I was going to try and put this out there again. What I am trying to find is when we do scopes such as EGD or Colonoscopy we bring our CRNAs in however they are filling out conscious sedation forms. In order to justify that we can code as anesthesia and bill out as anesthesia units they need to fill out an anesthesia form that meets MAC/DEEP sedation requirements. Same as when they are called into the ER. Does anyone have any suggestions or guidelines/resouces to help me.


----------



## debemrxs4@aol.com (Jun 17, 2019)

Hi. Need some help with moderate sedation. Our physicians do not normally do moderate sedation, however here and there they will, so when they actually perform moderate sedation on patients, do they have to actually dictate on the report that they injected it or that it was injected in their presence, OR can they just say the type of sedation it was and what time it began and ended OR does it have to be in the op note at all, can it just be in the patient's record somewhere, like in the nurse's notes? Just trying to cover all my basis here??? Thank you in advance


----------



## RDK720 (Jun 17, 2019)

debemrxs4@aol.com said:


> Hi. Need some help with moderate sedation.
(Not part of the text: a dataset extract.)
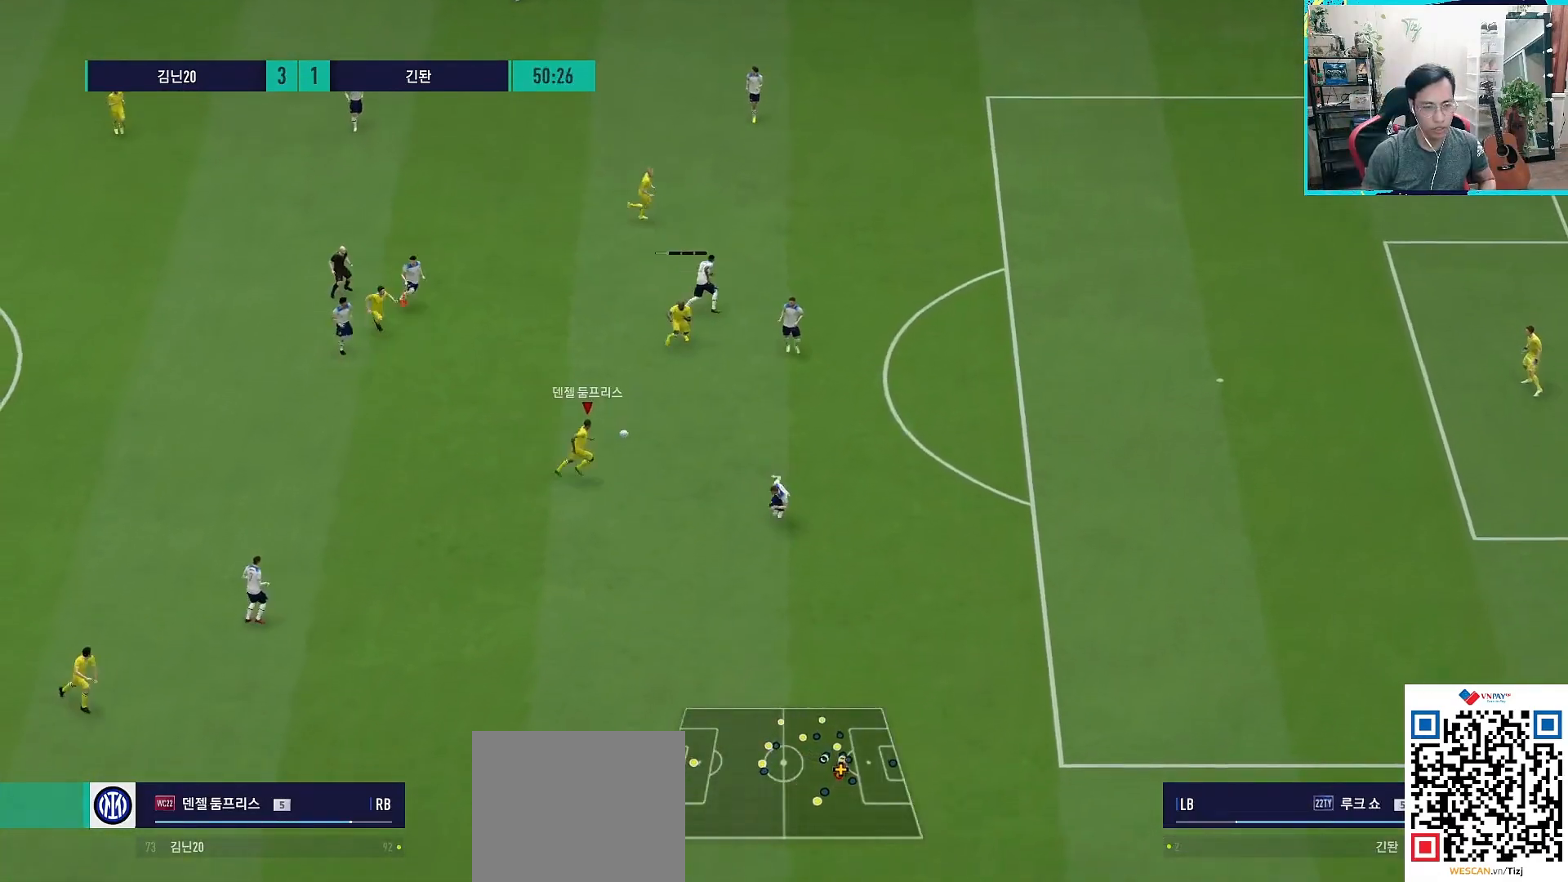
{"buttons": [], "left_stick": "up", "right_stick": "center", "events": [[200, "left_stick", "up"], [267, "CROSS", "down"], [317, "CROSS", "up"]]}
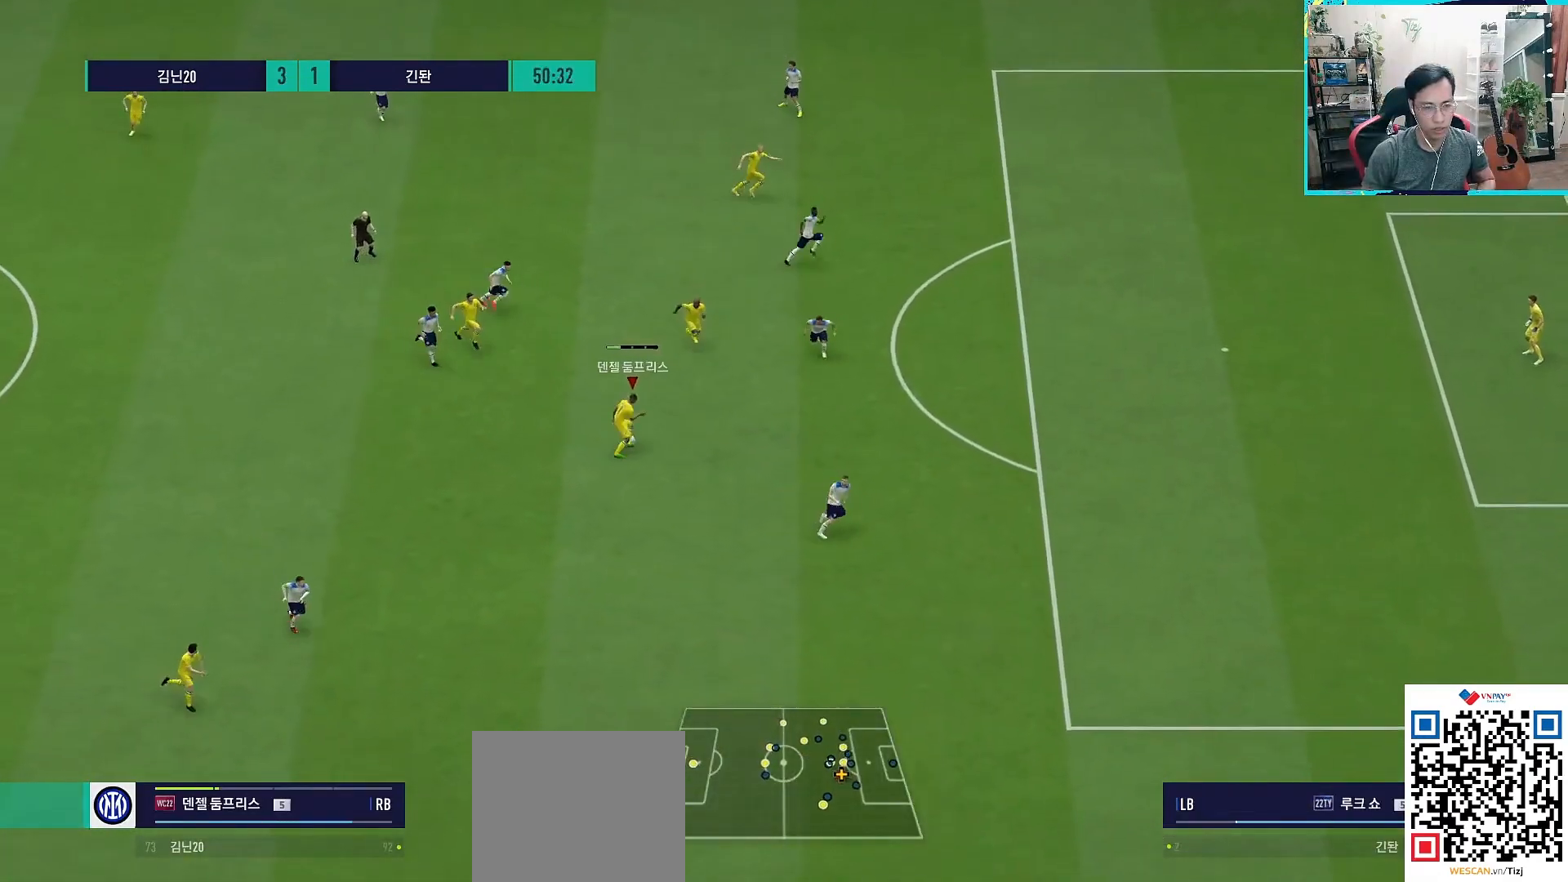
{"buttons": [], "left_stick": "up-right", "right_stick": "center", "events": [[267, "left_stick", "up-right"]]}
Our physicians do not normally do moderate sedation, however here and there they will, so when they actually perform moderate sedation on patients, do they have to actually dictate on the report that they injected it or that it was injected in their presence, OR can they just say the type of sedation it was and what time it began and ended OR does it have to be in the op note at all, can it just be in the patient's record somewhere, like in the nurse's notes? Just trying to cover all my basis here??? Thank you in advance



Here is a good resource. https://www.physicianspractice.com/coding/coding-moderate-sedation-different-2017

Moderate sedation is a separately reportable service when performed with procedures and CPT requirements are met. Moderate sedation is reported with CPT codes 99151-99157.
In order to report moderate sedation, documentation must include the following elements:
 The age of the patient
 The sedating agents administered
 The physician supervised the moderate sedation
 The total intraservice time of the moderate sedation (administration of sedating agent to completion of procedure)
 An independent, trained observer was present and monitored the patient throughout the procedure with no other duties performed
 The sedating agents administered


----------



## debemrxs4@aol.com (Jun 17, 2019)

RDK720 said:


> Here is a good resource. https://www.physicianspractice.com/coding/coding-moderate-sedation-different-2017
> 
> Moderate sedation is a separately reportable service when performed with procedures and CPT requirements are met. Moderate sedation is reported with CPT codes 99151-99157.
> In order to report moderate sedation, documentation must include the following elements:
> ...



Thank you so much, this has been very helpful!, Can you help me find where in the guidelines it states that the doctors have to document this information? I would like to have it to show them when I inform them, but I have not been able to find it in the moderate sedation/medicine section guidelines? Not sure if I'm looking in the right spot?


----------



## RDK720 (Jun 17, 2019)

debemrxs4@aol.com said:


> Thank you so much, this has been very helpful!, Can you help me find where in the guidelines it states that the doctors have to document this information? I would like to have it to show them when I inform them, but I have not been able to find it in the moderate sedation/medicine section guidelines? Not sure if I'm looking in the right spot?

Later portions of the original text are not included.